Part 15

4.9K 276 14
                                    


“Jangan lihat ke sini!”

Walau sudah diperingatkan, Leo tak akan bisa begitu saja menuruti perintah dari Kenanga Weltz. Ia malahan berjalan mendekat.

Bagaimana bisa menjauh, disaat kian keras didengar isakan Kenanga. Dilihat pula dengan jelas wajah wanita itu basah oleh air mata.

Pemandangan yang tak ingin Leo saksikan di malam pengantin bersama Kenanga.

Sebenarnya, ia tak tahu penyebab wanita itu menangis karena sudah didapati berlinang air mata ketika masuk ke kamar hotel.

“Om Leo! Jangan ke sini!”

Masih dihiraukan larangan Kenanga, ia pun naik ke ranjang. Lalu, berbaring tepat di sebelah Kenanga yang memandangnya.

Tatapan wanita itu intens, walau dengan netra yang sembab karena menangis terus.

Tangan Leo bergerak ke pipi Kenanga.

“Saya lihat kamu tidak sedih, tapi kenapa air mata boros kamu keluarkan, hmm?”

“Aku emang lagi nggak sedih.”

“Terus kenapa kamu menangis?” Leo ingin menuntaskan rasa ingin tahu akan penyebab dibalik tangisan Kenanga. Bisa saja dirinya.
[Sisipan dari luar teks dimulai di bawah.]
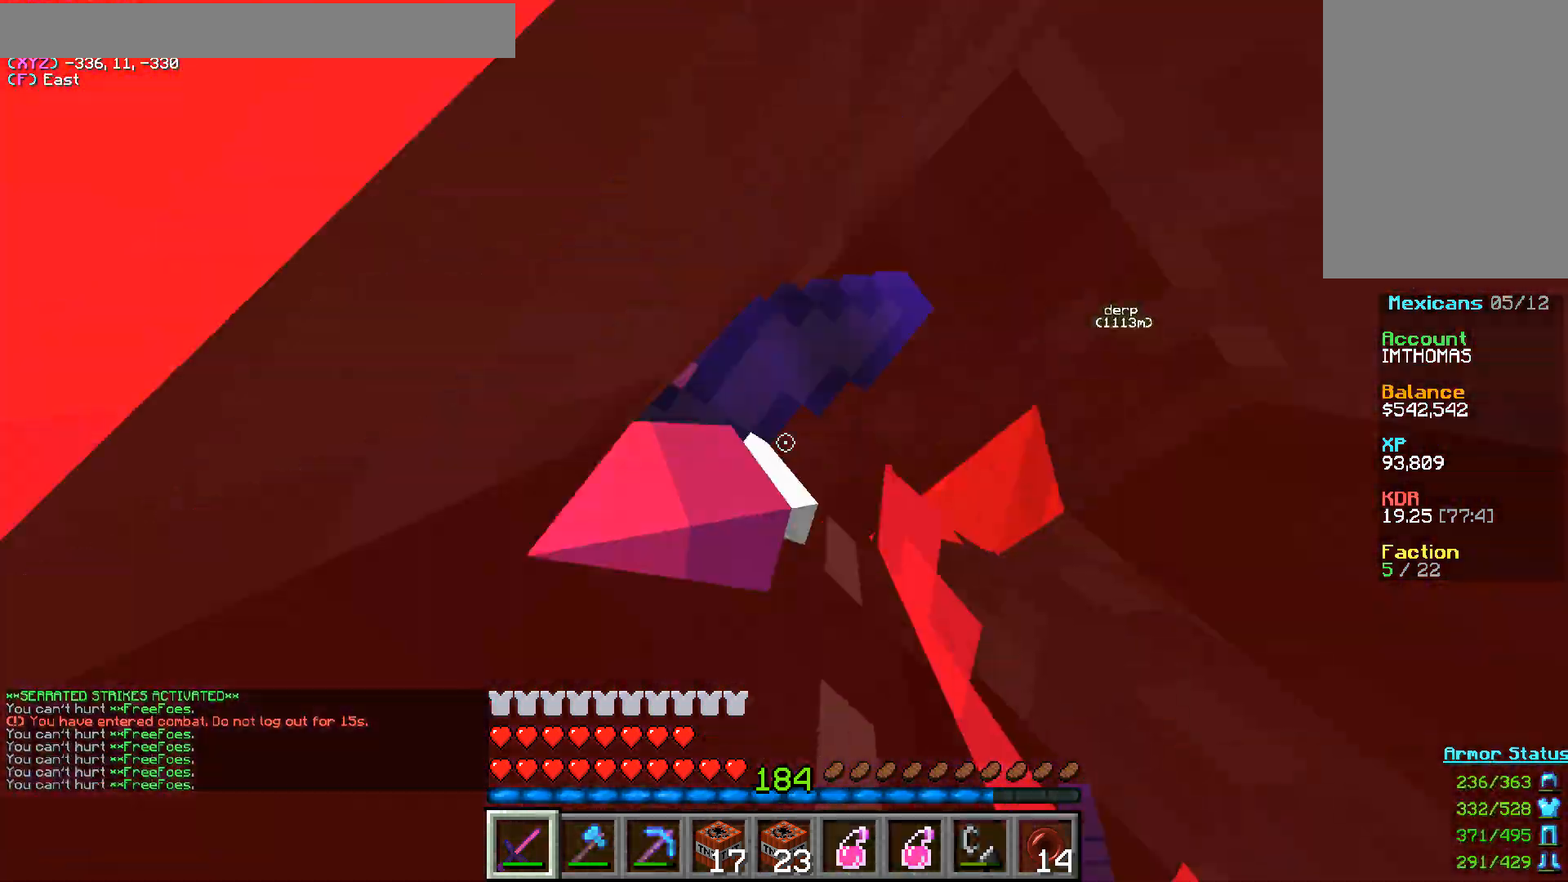
{"keys": [], "mouse": ["left"], "events": [[150, "s", "down"], [233, "s", "up"], [433, "d", "down"], [500, "d", "up"]]}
“Masih haru karena nikah dengan Om Leo.”

“Tiga belas tahun aku suka Om Leo, eh aku baru dinikahi sekarang. Untung aku belum diambil pria lain buat dijadikan istri.”

“Padahal, banyak yang melamar ke Papa.”

Leo bingung harus merespons. Namun, pada akhirnya ia tertawa kecil seperkian detik.

“Kamu senang nikah dengan saya?”

“Iya, aku senanglah. Masa nggak.”

Leo melihat nyata binaran bahagia pada dua netra Kenanga yang belum sedetik pun tak absen menatap padanya. Dan sudah tidak ada air mata pada manik cokelat wanita itu.

“Usia saya mau empat puluh dua, sedangkan kamu masih dua puluh sembilan tahun.”

“Kamu tidak malu punya suami tua?”

Kenanga terkekeh. Geli dan lucu akan jenis pertanyaan diajukan Leo Wisesa. Apalagi, gaya bicara berstatus resmi sudah sebagai suami resminya itu, terdengar serius.

“Usia enam puluh tahun baru tua.”

“Empat puluh dua itu masuk kategori pria yang sudah matang, bukan tua.”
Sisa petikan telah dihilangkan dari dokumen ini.